__Set exercise__
Update the entries from their first line through the line containing "family: Alaudidae" by changing "scientific name" to "binomial name" and leaving everything else as is. Return only those lines.

__Stored data__
[start]

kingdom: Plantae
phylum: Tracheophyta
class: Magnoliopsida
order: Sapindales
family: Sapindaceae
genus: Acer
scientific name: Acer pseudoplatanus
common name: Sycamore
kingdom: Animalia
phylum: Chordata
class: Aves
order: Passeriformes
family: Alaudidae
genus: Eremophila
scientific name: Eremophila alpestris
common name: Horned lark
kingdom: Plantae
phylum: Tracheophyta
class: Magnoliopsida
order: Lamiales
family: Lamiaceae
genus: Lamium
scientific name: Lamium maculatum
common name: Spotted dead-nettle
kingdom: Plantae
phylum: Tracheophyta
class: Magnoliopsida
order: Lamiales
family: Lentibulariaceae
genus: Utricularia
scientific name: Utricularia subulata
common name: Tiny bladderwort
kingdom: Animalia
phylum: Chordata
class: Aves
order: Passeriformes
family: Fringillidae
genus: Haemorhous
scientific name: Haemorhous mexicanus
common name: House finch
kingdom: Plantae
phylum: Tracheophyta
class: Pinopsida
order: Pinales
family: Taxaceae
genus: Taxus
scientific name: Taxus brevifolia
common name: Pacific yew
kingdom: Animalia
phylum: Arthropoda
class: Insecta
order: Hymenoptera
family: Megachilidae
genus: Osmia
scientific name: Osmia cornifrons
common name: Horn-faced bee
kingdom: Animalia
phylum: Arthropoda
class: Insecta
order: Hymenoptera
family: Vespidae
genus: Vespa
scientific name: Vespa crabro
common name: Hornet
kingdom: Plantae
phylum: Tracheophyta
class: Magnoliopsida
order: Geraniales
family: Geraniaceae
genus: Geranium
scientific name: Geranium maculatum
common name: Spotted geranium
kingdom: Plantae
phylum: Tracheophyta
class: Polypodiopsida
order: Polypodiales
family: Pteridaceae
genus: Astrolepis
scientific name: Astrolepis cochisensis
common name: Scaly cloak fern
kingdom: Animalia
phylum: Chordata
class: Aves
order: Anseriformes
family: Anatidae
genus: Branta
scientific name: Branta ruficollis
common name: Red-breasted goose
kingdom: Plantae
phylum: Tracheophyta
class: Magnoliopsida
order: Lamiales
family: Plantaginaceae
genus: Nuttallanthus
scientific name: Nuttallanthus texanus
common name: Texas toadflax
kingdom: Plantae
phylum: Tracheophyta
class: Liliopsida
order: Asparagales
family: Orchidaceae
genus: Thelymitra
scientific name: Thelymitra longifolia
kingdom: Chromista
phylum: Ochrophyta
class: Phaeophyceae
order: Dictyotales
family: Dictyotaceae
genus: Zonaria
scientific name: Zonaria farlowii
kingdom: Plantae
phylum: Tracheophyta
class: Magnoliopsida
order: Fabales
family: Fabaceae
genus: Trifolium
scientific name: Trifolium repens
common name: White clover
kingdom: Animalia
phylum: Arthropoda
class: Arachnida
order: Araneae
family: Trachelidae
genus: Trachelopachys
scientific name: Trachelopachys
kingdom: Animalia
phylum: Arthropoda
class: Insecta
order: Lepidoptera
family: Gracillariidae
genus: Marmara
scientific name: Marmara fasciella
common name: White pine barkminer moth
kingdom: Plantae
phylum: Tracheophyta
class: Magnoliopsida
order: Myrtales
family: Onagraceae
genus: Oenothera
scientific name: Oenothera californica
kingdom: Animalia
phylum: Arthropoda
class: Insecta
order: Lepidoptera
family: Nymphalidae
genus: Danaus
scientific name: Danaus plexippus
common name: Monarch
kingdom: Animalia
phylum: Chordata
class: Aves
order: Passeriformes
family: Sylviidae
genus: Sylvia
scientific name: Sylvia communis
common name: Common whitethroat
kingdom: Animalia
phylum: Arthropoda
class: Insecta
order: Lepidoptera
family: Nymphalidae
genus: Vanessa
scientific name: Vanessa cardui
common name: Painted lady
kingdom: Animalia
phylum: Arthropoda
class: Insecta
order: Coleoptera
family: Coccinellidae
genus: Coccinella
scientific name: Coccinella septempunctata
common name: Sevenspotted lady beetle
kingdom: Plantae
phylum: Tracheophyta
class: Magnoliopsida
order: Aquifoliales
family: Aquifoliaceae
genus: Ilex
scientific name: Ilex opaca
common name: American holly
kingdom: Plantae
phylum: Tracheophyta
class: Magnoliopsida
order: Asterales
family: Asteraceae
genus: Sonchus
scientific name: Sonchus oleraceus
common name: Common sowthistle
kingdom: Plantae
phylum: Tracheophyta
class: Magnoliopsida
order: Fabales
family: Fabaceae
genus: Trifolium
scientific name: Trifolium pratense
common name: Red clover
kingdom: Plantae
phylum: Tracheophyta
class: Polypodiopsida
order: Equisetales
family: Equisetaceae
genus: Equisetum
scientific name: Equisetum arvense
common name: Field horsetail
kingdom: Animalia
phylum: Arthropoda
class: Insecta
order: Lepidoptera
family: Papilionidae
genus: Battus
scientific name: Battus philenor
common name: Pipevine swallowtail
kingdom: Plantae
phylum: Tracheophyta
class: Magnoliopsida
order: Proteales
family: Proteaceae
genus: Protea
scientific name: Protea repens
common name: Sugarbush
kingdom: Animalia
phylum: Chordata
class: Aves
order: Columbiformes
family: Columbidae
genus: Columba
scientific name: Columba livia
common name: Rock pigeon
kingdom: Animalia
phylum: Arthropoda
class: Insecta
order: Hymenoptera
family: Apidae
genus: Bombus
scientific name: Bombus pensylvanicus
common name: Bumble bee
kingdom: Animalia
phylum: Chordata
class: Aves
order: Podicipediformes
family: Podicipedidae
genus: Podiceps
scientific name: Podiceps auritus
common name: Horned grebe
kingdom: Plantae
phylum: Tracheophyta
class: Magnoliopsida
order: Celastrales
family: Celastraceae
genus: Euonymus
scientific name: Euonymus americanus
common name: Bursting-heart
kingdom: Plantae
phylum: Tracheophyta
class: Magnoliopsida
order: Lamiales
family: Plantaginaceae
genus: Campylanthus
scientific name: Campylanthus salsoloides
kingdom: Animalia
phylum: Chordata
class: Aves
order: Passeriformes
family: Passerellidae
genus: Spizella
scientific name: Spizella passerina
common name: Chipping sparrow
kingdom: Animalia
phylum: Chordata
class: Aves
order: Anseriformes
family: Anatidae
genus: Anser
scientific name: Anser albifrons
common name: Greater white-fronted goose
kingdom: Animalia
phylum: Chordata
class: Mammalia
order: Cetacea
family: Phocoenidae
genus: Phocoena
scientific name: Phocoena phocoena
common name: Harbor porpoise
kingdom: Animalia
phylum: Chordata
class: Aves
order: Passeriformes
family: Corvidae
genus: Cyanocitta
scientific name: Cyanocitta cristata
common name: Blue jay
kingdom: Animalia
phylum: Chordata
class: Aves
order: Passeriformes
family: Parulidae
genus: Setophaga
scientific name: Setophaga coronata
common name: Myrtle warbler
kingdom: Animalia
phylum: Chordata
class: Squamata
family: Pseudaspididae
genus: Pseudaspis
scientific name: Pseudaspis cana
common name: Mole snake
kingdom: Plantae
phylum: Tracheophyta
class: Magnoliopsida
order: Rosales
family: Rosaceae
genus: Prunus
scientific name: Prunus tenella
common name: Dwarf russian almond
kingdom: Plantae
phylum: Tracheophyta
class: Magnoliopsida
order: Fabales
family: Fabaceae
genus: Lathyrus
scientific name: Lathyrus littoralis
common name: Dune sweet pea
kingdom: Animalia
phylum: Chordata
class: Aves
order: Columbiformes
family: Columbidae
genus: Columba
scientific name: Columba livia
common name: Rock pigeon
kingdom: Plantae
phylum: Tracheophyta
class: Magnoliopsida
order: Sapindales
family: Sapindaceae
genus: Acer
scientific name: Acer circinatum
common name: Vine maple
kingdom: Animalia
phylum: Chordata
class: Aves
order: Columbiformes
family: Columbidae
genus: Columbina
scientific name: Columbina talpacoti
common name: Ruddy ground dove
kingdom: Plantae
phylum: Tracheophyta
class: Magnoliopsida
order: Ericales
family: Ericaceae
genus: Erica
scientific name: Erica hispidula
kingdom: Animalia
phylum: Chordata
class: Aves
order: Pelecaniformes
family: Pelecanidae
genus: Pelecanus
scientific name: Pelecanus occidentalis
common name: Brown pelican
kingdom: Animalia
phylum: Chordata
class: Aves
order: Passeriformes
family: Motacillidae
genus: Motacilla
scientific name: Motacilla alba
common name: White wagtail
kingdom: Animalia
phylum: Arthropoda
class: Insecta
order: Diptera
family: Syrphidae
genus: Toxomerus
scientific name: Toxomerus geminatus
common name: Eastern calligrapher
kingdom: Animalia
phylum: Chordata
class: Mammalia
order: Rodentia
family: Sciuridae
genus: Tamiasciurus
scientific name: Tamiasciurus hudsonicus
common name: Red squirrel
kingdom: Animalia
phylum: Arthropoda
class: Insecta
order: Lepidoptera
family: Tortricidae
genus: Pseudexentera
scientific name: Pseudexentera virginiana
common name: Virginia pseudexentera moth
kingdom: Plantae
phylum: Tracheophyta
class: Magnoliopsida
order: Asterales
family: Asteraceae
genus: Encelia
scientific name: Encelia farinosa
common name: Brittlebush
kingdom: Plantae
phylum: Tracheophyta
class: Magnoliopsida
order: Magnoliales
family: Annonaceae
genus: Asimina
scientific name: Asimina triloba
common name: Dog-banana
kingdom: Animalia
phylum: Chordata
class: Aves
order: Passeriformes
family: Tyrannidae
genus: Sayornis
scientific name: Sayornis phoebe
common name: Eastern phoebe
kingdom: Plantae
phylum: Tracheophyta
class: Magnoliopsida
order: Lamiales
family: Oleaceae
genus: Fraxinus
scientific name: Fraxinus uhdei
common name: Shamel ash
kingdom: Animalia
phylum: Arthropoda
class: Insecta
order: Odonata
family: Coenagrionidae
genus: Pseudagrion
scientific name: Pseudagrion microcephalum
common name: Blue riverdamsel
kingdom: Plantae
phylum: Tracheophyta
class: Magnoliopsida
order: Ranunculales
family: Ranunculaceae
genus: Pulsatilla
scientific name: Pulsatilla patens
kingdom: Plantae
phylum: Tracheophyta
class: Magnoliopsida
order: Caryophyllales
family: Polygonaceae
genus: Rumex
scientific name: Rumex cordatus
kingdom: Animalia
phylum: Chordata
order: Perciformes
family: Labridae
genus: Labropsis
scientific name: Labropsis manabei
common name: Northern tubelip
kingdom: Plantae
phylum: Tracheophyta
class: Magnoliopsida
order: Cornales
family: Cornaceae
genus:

[end]

__Final result__
kingdom: Plantae
phylum: Tracheophyta
class: Magnoliopsida
order: Sapindales
family: Sapindaceae
genus: Acer
binomial name: Acer pseudoplatanus
common name: Sycamore
kingdom: Animalia
phylum: Chordata
class: Aves
order: Passeriformes
family: Alaudidae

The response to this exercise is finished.